Pursuant to Section 255 of the Companies Act, resolutions for a public company can only be passed at a meeting of the members. Further under Section 275, such resolution will only be validly passed if notice of the meeting and the resolution is given and the meeting is conducted in accordance with the Companies Act 2015 and the Articles of Association. Public companies therefore, cannot make decisions by way of written resolutions.
Powers of the Court
As noted above, there are certain constraints in obtaining special resolutions by way of a written resolution. Large private companies whose members are scattered around the country may not have the opportunity to pass written resolutions.
In the recent High Court case of Bharat Kumar Thakar v Capital Marketa Authority, Miscellaneous Application No. E680 of 2020, the High Court being moved under section 280 of the Companies Act, granted companies the freedom to hold meetings without strict compliance to their Articles of Association due to the current impracticability. However, the freedom to hold meetings is conditional on the company obtaining approval from the Capital Markets Authority. The companies may hold virtual meetings and vote in other electronic means but they must also adhere to the other requirements of the Companies Act 2015, for example, issuing proper notice to members and observing quorum restrictions.

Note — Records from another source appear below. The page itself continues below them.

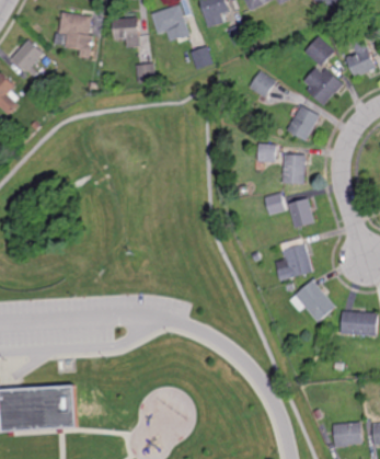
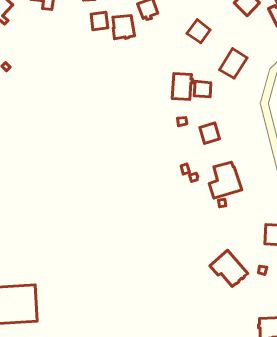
building: none -> [113,15,134,39]
building: [303,68,343,106] -> none
building: [281,154,306,185] -> [172,73,193,100]
building: [288,198,314,229] -> none
building: [290,280,335,323] -> [210,250,248,286]

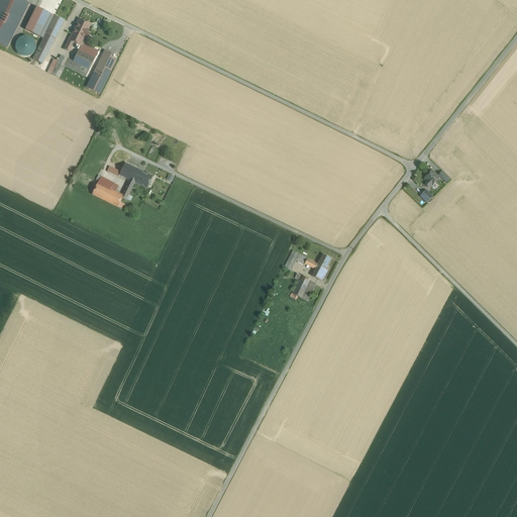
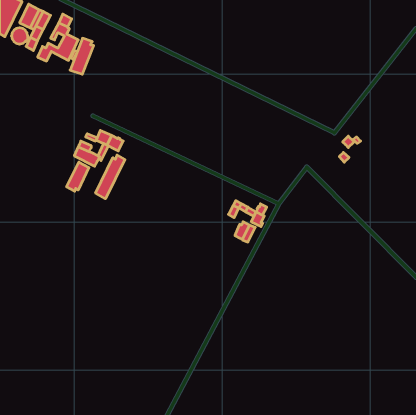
building: none -> [96,155,125,199]
building: none -> [67,162,89,191]

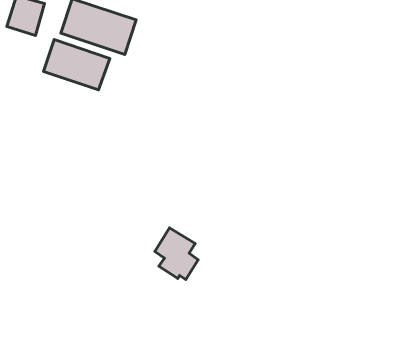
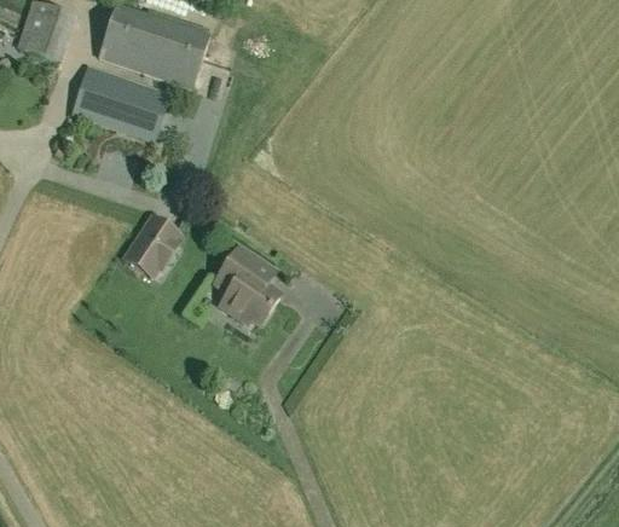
building: none -> [121,214,181,278]
building: [155,228,198,279] -> [215,247,279,323]

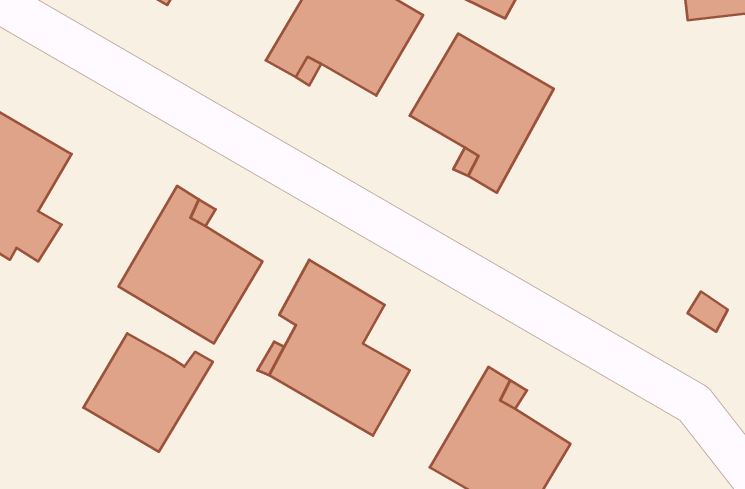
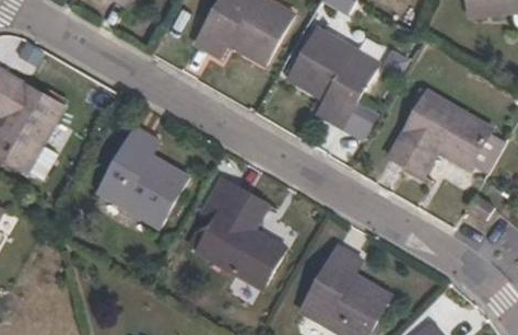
building: none -> [388,89,495,177]
building: [83,333,213,452] -> none

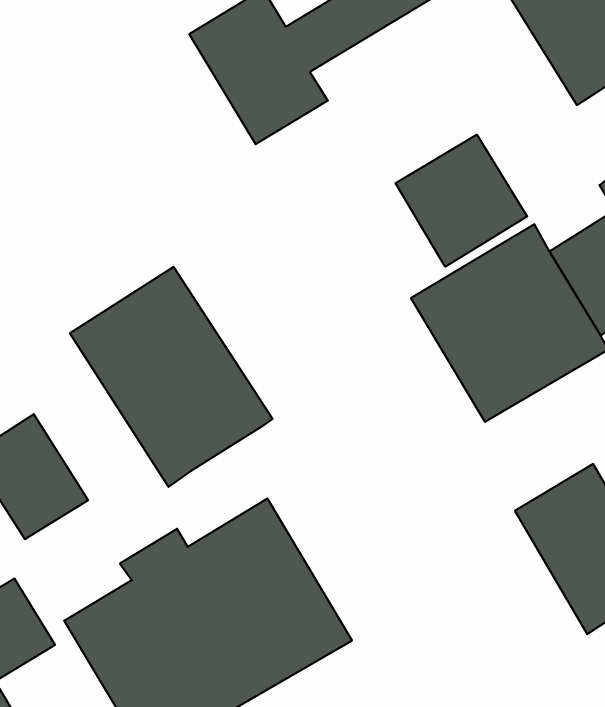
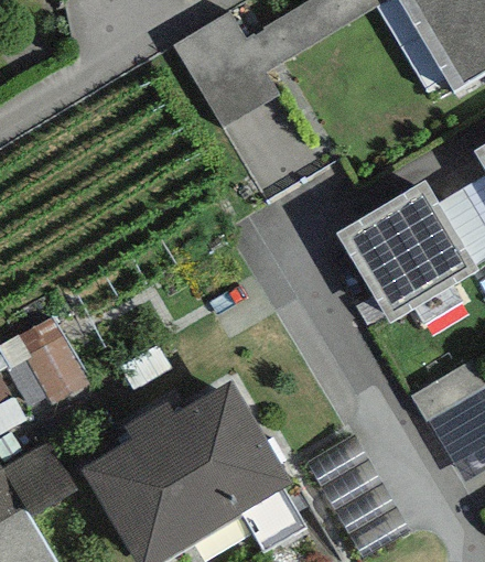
building: [395,135,527,267] -> none
building: [70,267,273,487] -> none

The order, however, did not apply to unlisted public companies and private companies. Therefore, unlisted public companies and private companies, ought to make an application under section 280 of the Act to the court for similar orders.

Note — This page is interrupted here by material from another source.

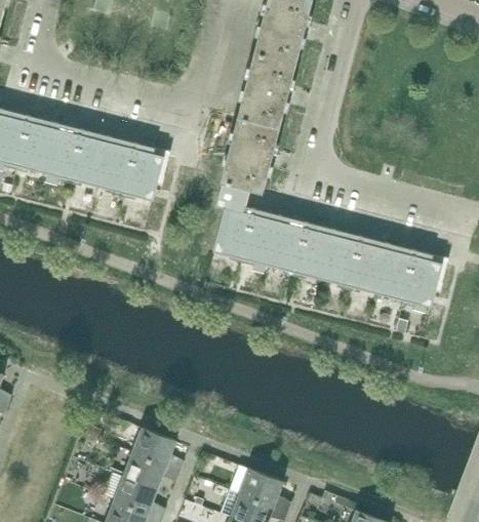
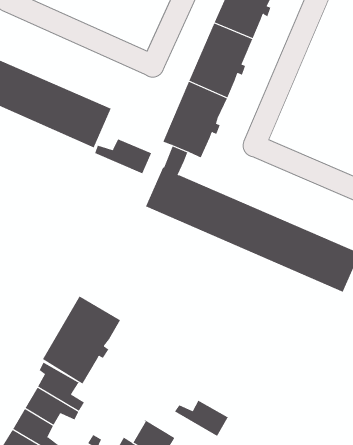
building: none -> [94,139,152,174]
building: none -> [42,296,121,384]
building: none -> [174,400,230,437]

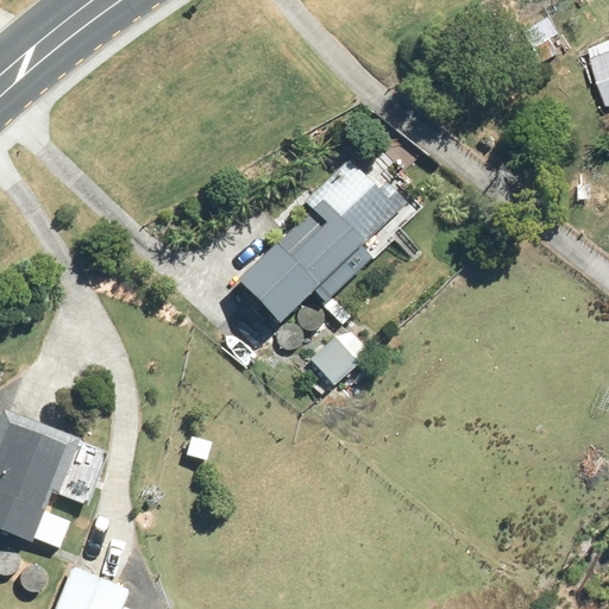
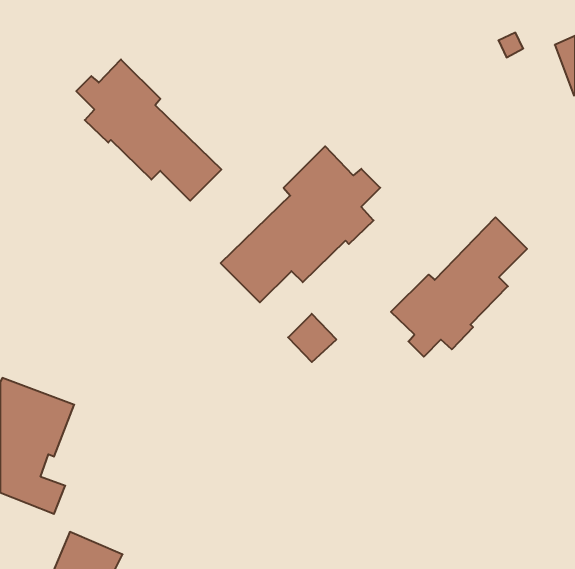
building: none -> [76,59,221,201]
building: none -> [391,217,527,357]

It is important to note that the issuance of an order to hold the annual general meeting under section 280 of the Companies Act is a discretion of the Court. The following are some of the factors that the Courts will consider in making the order.
- The Court will not allow its discretion to be used to infringe on the rights of shareholders (Harman v BML Group Ltd  2 BCLC 283);
- The court will not make the order without considering the right of a majority shareholder to remove or appoint a director (Union Music Ltd v Watson  EWCA Civ 180);
- The court will not order a meeting if there is a possible but untried method to hold the meeting as per the articles of the company despite disagreements among the members (Might SA v Redbus Interhouse plc  EWHC 3514 (Ch);
- The court will refuse to order the meeting if the effect of the order is to override quorum requirements of the shareholders’ agreement (Ross v Telford  1 BCLC 82, CA) and;
- Where the company is using the order to resolve a deadlock between two equal shareholders or to affect substantive voting rights or to shift the balance of power between the shareholders.

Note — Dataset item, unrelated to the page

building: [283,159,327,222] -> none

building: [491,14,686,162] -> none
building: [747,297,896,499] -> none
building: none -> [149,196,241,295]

Further, as held by the Court in Njoroge Macharia & another v Registrar of Companies & another Ex-Parte & another  eKLR), an order directing a company to convene and hold a general meeting will only issue where the court is satisfied that it is not possible for the company to convene the meeting in accordance with the Act or the Articles of the Company. An order of Mandamus will only be issued as a last resort where there is no other equally effective remedy to achieve the objective. For an order of mandamus to issue it must be shown that there is a specific and determinable duty to act and that the body mandated to so act has refused to act despite requests made to it to do so.
The pandemic has presented opportunities for inventive methods to continue with company business and to fulfill regulatory obligations. Companies are well advised to consider the pandemic as a teachable moment to draft articles that can anticipate various forms of impracticability that may prevent smooth running of operations especially in decision taking by members.